- [GIVEN RECORDS]:
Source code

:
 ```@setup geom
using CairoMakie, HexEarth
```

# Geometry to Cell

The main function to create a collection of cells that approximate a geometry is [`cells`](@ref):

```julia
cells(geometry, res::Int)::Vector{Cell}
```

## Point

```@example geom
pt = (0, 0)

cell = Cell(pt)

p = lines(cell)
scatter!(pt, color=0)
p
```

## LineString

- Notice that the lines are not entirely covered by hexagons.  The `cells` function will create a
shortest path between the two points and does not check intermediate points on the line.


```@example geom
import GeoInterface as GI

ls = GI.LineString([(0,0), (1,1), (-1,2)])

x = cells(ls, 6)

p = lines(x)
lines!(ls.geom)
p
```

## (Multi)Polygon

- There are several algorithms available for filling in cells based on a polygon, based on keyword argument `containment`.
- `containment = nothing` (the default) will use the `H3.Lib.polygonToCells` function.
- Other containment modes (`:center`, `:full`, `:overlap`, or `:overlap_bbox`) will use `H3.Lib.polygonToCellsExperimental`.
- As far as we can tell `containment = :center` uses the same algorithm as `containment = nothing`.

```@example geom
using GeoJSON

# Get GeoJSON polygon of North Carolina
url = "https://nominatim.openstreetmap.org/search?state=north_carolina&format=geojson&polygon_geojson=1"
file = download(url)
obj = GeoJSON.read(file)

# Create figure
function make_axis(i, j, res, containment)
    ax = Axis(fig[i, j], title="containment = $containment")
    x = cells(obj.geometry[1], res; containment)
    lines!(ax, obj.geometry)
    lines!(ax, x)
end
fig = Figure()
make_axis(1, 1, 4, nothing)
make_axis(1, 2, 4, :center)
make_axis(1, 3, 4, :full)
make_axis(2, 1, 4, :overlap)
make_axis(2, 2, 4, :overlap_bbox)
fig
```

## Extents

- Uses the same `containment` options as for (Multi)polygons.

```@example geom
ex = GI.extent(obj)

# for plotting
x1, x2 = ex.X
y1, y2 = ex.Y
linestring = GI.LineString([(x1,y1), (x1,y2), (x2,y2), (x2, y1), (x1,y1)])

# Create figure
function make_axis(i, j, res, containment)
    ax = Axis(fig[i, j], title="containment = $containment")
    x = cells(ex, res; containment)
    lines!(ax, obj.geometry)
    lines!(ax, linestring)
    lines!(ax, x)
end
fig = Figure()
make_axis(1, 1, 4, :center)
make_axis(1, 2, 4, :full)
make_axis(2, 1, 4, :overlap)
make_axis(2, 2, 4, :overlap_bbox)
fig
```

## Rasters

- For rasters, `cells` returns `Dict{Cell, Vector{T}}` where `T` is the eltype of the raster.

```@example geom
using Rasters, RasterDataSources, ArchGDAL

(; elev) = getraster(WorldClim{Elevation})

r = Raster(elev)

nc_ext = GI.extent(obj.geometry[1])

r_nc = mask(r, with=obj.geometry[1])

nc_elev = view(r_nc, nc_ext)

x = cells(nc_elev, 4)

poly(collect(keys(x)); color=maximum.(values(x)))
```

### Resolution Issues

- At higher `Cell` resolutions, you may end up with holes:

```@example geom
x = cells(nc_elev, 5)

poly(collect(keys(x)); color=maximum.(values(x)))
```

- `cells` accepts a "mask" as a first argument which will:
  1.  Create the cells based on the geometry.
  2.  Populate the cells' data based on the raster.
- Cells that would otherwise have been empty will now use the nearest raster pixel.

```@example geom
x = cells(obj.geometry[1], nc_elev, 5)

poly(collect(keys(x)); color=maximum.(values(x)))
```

- [ASSIGNED TASK]:
The entries shown above must be reproduced in full, exactly as written.

- [RESPONSE AREA]:
Source code

:
 ```@setup geom
using CairoMakie, HexEarth
```

# Geometry to Cell

The main function to create a collection of cells that approximate a geometry is [`cells`](@ref):

```julia
cells(geometry, res::Int)::Vector{Cell}
```

## Point

```@example geom
pt = (0, 0)

cell = Cell(pt)

p = lines(cell)
scatter!(pt, color=0)
p
```

## LineString

- Notice that the lines are not entirely covered by hexagons.  The `cells` function will create a
shortest path between the two points and does not check intermediate points on the line.


```@example geom
import GeoInterface as GI

ls = GI.LineString([(0,0), (1,1), (-1,2)])

x = cells(ls, 6)

p = lines(x)
lines!(ls.geom)
p
```

## (Multi)Polygon

- There are several algorithms available for filling in cells based on a polygon, based on keyword argument `containment`.
- `containment = nothing` (the default) will use the `H3.Lib.polygonToCells` function.
- Other containment modes (`:center`, `:full`, `:overlap`, or `:overlap_bbox`) will use `H3.Lib.polygonToCellsExperimental`.
- As far as we can tell `containment = :center` uses the same algorithm as `containment = nothing`.

```@example geom
using GeoJSON

# Get GeoJSON polygon of North Carolina
url = "https://nominatim.openstreetmap.org/search?state=north_carolina&format=geojson&polygon_geojson=1"
file = download(url)
obj = GeoJSON.read(file)

# Create figure
function make_axis(i, j, res, containment)
    ax = Axis(fig[i, j], title="containment = $containment")
    x = cells(obj.geometry[1], res; containment)
    lines!(ax, obj.geometry)
    lines!(ax, x)
end
fig = Figure()
make_axis(1, 1, 4, nothing)
make_axis(1, 2, 4, :center)
make_axis(1, 3, 4, :full)
make_axis(2, 1, 4, :overlap)
make_axis(2, 2, 4, :overlap_bbox)
fig
```

## Extents

- Uses the same `containment` options as for (Multi)polygons.

```@example geom
ex = GI.extent(obj)

# for plotting
x1, x2 = ex.X
y1, y2 = ex.Y
linestring = GI.LineString([(x1,y1), (x1,y2), (x2,y2), (x2, y1), (x1,y1)])

# Create figure
function make_axis(i, j, res, containment)
    ax = Axis(fig[i, j], title="containment = $containment")
    x = cells(ex, res; containment)
    lines!(ax, obj.geometry)
    lines!(ax, linestring)
    lines!(ax, x)
end
fig = Figure()
make_axis(1, 1, 4, :center)
make_axis(1, 2, 4, :full)
make_axis(2, 1, 4, :overlap)
make_axis(2, 2, 4, :overlap_bbox)
fig
```

## Rasters

- For rasters, `cells` returns `Dict{Cell, Vector{T}}` where `T` is the eltype of the raster.

```@example geom
using Rasters, RasterDataSources, ArchGDAL

(; elev) = getraster(WorldClim{Elevation})

r = Raster(elev)

nc_ext = GI.extent(obj.geometry[1])

r_nc = mask(r, with=obj.geometry[1])

nc_elev = view(r_nc, nc_ext)

x = cells(nc_elev, 4)

poly(collect(keys(x)); color=maximum.(values(x)))
```

### Resolution Issues

- At higher `Cell` resolutions, you may end up with holes:

```@example geom
x = cells(nc_elev, 5)

poly(collect(keys(x)); color=maximum.(values(x)))
```

- `cells` accepts a "mask" as a first argument which will:
  1.  Create the cells based on the geometry.
  2.  Populate the cells' data based on the raster.
- Cells that would otherwise have been empty will now use the nearest raster pixel.

```@example geom
x = cells(obj.geometry[1], nc_elev, 5)

poly(collect(keys(x)); color=maximum.(values(x)))
```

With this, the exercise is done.